Wednesday, 4 June 2014

Coal India plans to constitute panel for overseas mines acquisition

In order to meet the rising domestic coal requirements, Coal India has planned to form a panel of consultants which would help it in acquiring, developing and operating coal mines overseas.
Coal India is eyeing coal assets abroad to meet the domestic demand. Earlier, Coal Ministry had stated that acquisition of coal mines overseas should be done in an aggressive manner to meet India’s rising energy requirements. Taking forward its plans to acquire overseas mines, CIL had recently invited bids for the third phase of drilling in the African nation. It had earlier invited bids from bankers and interested parties for acquiring assets abroad.

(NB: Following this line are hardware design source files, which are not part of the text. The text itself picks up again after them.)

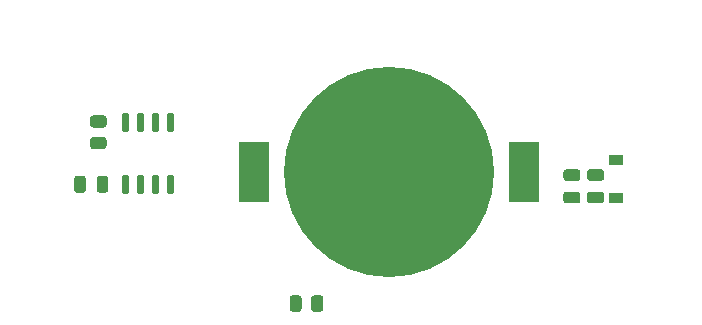
<source format=gbr>
%TF.GenerationSoftware,KiCad,Pcbnew,5.1.10-88a1d61d58~90~ubuntu20.04.1*%
%TF.CreationDate,2021-11-15T19:50:34+00:00*%
%TF.ProjectId,daughter_board,64617567-6874-4657-925f-626f6172642e,rev?*%
%TF.SameCoordinates,Original*%
%TF.FileFunction,Paste,Bot*%
%TF.FilePolarity,Positive*%
%FSLAX46Y46*%
G04 Gerber Fmt 4.6, Leading zero omitted, Abs format (unit mm)*
G04 Created by KiCad (PCBNEW 5.1.10-88a1d61d58~90~ubuntu20.04.1) date 2021-11-15 19:50:34*
%MOMM*%
%LPD*%
G01*
G04 APERTURE LIST*
%ADD10R,2.500000X5.100000*%
%ADD11C,17.800000*%
%ADD12R,1.219200X0.914400*%
G04 APERTURE END LIST*
%TO.C,C4*%
G36*
G01*
X153975000Y-108725000D02*
X153025000Y-108725000D01*
G75*
G02*
X152775000Y-108475000I0J250000D01*
G01*
X152775000Y-107975000D01*
G75*
G02*
X153025000Y-107725000I250000J0D01*
G01*
X153975000Y-107725000D01*
G75*
G02*
X154225000Y-107975000I0J-250000D01*
G01*
X154225000Y-108475000D01*
G75*
G02*
X153975000Y-108725000I-250000J0D01*
G01*
G37*
G36*
G01*
X153975000Y-110625000D02*
X153025000Y-110625000D01*
G75*
G02*
X152775000Y-110375000I0J250000D01*
G01*
X152775000Y-109875000D01*
G75*
G02*
X153025000Y-109625000I250000J0D01*
G01*
X153975000Y-109625000D01*
G75*
G02*
X154225000Y-109875000I0J-250000D01*
G01*
X154225000Y-110375000D01*
G75*
G02*
X153975000Y-110625000I-250000J0D01*
G01*
G37*
%TD*%
%TO.C,C1*%
G36*
G01*
X110350000Y-108525000D02*
X110350000Y-109475000D01*
G75*
G02*
X110100000Y-109725000I-250000J0D01*
G01*
X109600000Y-109725000D01*
G75*
G02*
X109350000Y-109475000I0J250000D01*
G01*
X109350000Y-108525000D01*
G75*
G02*
X109600000Y-108275000I250000J0D01*
G01*
X110100000Y-108275000D01*
G75*
G02*
X110350000Y-108525000I0J-250000D01*
G01*
G37*
G36*
G01*
X112250000Y-108525000D02*
X112250000Y-109475000D01*
G75*
G02*
X112000000Y-109725000I-250000J0D01*
G01*
X111500000Y-109725000D01*
G75*
G02*
X111250000Y-109475000I0J250000D01*
G01*
X111250000Y-108525000D01*
G75*
G02*
X111500000Y-108275000I250000J0D01*
G01*
X112000000Y-108275000D01*
G75*
G02*
X112250000Y-108525000I0J-250000D01*
G01*
G37*
%TD*%
D10*
%TO.C,BT1*%
X124575000Y-107925000D03*
X147475000Y-107925000D03*
D11*
X136025000Y-107925000D03*
%TD*%
%TO.C,C6*%
G36*
G01*
X151975000Y-108725000D02*
X151025000Y-108725000D01*
G75*
G02*
X150775000Y-108475000I0J250000D01*
G01*
X150775000Y-107975000D01*
G75*
G02*
X151025000Y-107725000I250000J0D01*
G01*
X151975000Y-107725000D01*
G75*
G02*
X152225000Y-107975000I0J-250000D01*
G01*
X152225000Y-108475000D01*
G75*
G02*
X151975000Y-108725000I-250000J0D01*
G01*
G37*
G36*
G01*
X151975000Y-110625000D02*
X151025000Y-110625000D01*
G75*
G02*
X150775000Y-110375000I0J250000D01*
G01*
X150775000Y-109875000D01*
G75*
G02*
X151025000Y-109625000I250000J0D01*
G01*
X151975000Y-109625000D01*
G75*
G02*
X152225000Y-109875000I0J-250000D01*
G01*
X152225000Y-110375000D01*
G75*
G02*
X151975000Y-110625000I-250000J0D01*
G01*
G37*
%TD*%
%TO.C,U1*%
G36*
G01*
X113545000Y-108200000D02*
X113845000Y-108200000D01*
G75*
G02*
X113995000Y-108350000I0J-150000D01*
G01*
X113995000Y-109700000D01*
G75*
G02*
X113845000Y-109850000I-150000J0D01*
G01*
X113545000Y-109850000D01*
G75*
G02*
X113395000Y-109700000I0J150000D01*
G01*
X113395000Y-108350000D01*
G75*
G02*
X113545000Y-108200000I150000J0D01*
G01*
G37*
G36*
G01*
X114815000Y-108200000D02*
X115115000Y-108200000D01*
G75*
G02*
X115265000Y-108350000I0J-150000D01*
G01*
X115265000Y-109700000D01*
G75*
G02*
X115115000Y-109850000I-150000J0D01*
G01*
X114815000Y-109850000D01*
G75*
G02*
X114665000Y-109700000I0J150000D01*
G01*
X114665000Y-108350000D01*
G75*
G02*
X114815000Y-108200000I150000J0D01*
G01*
G37*
G36*
G01*
X116085000Y-108200000D02*
X116385000Y-108200000D01*
G75*
G02*
X116535000Y-108350000I0J-150000D01*
G01*
X116535000Y-109700000D01*
G75*
G02*
X116385000Y-109850000I-150000J0D01*
G01*
X116085000Y-109850000D01*
G75*
G02*
X115935000Y-109700000I0J150000D01*
G01*
X115935000Y-108350000D01*
G75*
G02*
X116085000Y-108200000I150000J0D01*
G01*
G37*
G36*
G01*
X117355000Y-108200000D02*
X117655000Y-108200000D01*
G75*
G02*
X117805000Y-108350000I0J-150000D01*
G01*
X117805000Y-109700000D01*
G75*
G02*
X117655000Y-109850000I-150000J0D01*
G01*
X117355000Y-109850000D01*
G75*
G02*
X117205000Y-109700000I0J150000D01*
G01*
X117205000Y-108350000D01*
G75*
G02*
X117355000Y-108200000I150000J0D01*
G01*
G37*
G36*
G01*
X117355000Y-102950000D02*
X117655000Y-102950000D01*
G75*
G02*
X117805000Y-103100000I0J-150000D01*
G01*
X117805000Y-104450000D01*
G75*
G02*
X117655000Y-104600000I-150000J0D01*
G01*
X117355000Y-104600000D01*
G75*
G02*
X117205000Y-104450000I0J150000D01*
G01*
X117205000Y-103100000D01*
G75*
G02*
X117355000Y-102950000I150000J0D01*
G01*
G37*
G36*
G01*
X116085000Y-102950000D02*
X116385000Y-102950000D01*
G75*
G02*
X116535000Y-103100000I0J-150000D01*
G01*
X116535000Y-104450000D01*
G75*
G02*
X116385000Y-104600000I-150000J0D01*
G01*
X116085000Y-104600000D01*
G75*
G02*
X115935000Y-104450000I0J150000D01*
G01*
X115935000Y-103100000D01*
G75*
G02*
X116085000Y-102950000I150000J0D01*
G01*
G37*
G36*
G01*
X114815000Y-102950000D02*
X115115000Y-102950000D01*
G75*
G02*
X115265000Y-103100000I0J-150000D01*
G01*
X115265000Y-104450000D01*
G75*
G02*
X115115000Y-104600000I-150000J0D01*
G01*
X114815000Y-104600000D01*
G75*
G02*
X114665000Y-104450000I0J150000D01*
G01*
X114665000Y-103100000D01*
G75*
G02*
X114815000Y-102950000I150000J0D01*
G01*
G37*
G36*
G01*
X113545000Y-102950000D02*
X113845000Y-102950000D01*
G75*
G02*
X113995000Y-103100000I0J-150000D01*
G01*
X113995000Y-104450000D01*
G75*
G02*
X113845000Y-104600000I-150000J0D01*
G01*
X113545000Y-104600000D01*
G75*
G02*
X113395000Y-104450000I0J150000D01*
G01*
X113395000Y-103100000D01*
G75*
G02*
X113545000Y-102950000I150000J0D01*
G01*
G37*
%TD*%
D12*
%TO.C,D5*%
X155250000Y-110188300D03*
X155250000Y-106911700D03*
%TD*%
%TO.C,R3*%
G36*
G01*
X111850002Y-104200000D02*
X110949998Y-104200000D01*
G75*
G02*
X110700000Y-103950002I0J249998D01*
G01*
X110700000Y-103424998D01*
G75*
G02*
X110949998Y-103175000I249998J0D01*
G01*
X111850002Y-103175000D01*
G75*
G02*
X112100000Y-103424998I0J-249998D01*
G01*
X112100000Y-103950002D01*
G75*
G02*
X111850002Y-104200000I-249998J0D01*
G01*
G37*
G36*
G01*
X111850002Y-106025000D02*
X110949998Y-106025000D01*
G75*
G02*
X110700000Y-105775002I0J249998D01*
G01*
X110700000Y-105249998D01*
G75*
G02*
X110949998Y-105000000I249998J0D01*
G01*
X111850002Y-105000000D01*
G75*
G02*
X112100000Y-105249998I0J-249998D01*
G01*
X112100000Y-105775002D01*
G75*
G02*
X111850002Y-106025000I-249998J0D01*
G01*
G37*
%TD*%
%TO.C,R2*%
G36*
G01*
X128625000Y-118649998D02*
X128625000Y-119550002D01*
G75*
G02*
X128375002Y-119800000I-249998J0D01*
G01*
X127849998Y-119800000D01*
G75*
G02*
X127600000Y-119550002I0J249998D01*
G01*
X127600000Y-118649998D01*
G75*
G02*
X127849998Y-118400000I249998J0D01*
G01*
X128375002Y-118400000D01*
G75*
G02*
X128625000Y-118649998I0J-249998D01*
G01*
G37*
G36*
G01*
X130450000Y-118649998D02*
X130450000Y-119550002D01*
G75*
G02*
X130200002Y-119800000I-249998J0D01*
G01*
X129674998Y-119800000D01*
G75*
G02*
X129425000Y-119550002I0J249998D01*
G01*
X129425000Y-118649998D01*
G75*
G02*
X129674998Y-118400000I249998J0D01*
G01*
X130200002Y-118400000D01*
G75*
G02*
X130450000Y-118649998I0J-249998D01*
G01*
G37*
%TD*%
M02*

</source>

India, despite being world’s third-largest producer of coal and fifth largest in terms of reserves, has failed to keep pace with increasing domestic demand. Indian domestic coal demand is around 35 percent higher than domestic supply, resulting into a high deficit of which a huge part is being met by costly imports from Indonesia, South Africa and Australia. The country had imported a record 171 MT coal last financial year to meet domestic requirements. Meanwhile, to boost the domestic coal production, the government has planned to invite bids from private players to start coal mining in a public-private partnership (PPP) mode in the country, which would also end the monopoly of public sector unit Coal India.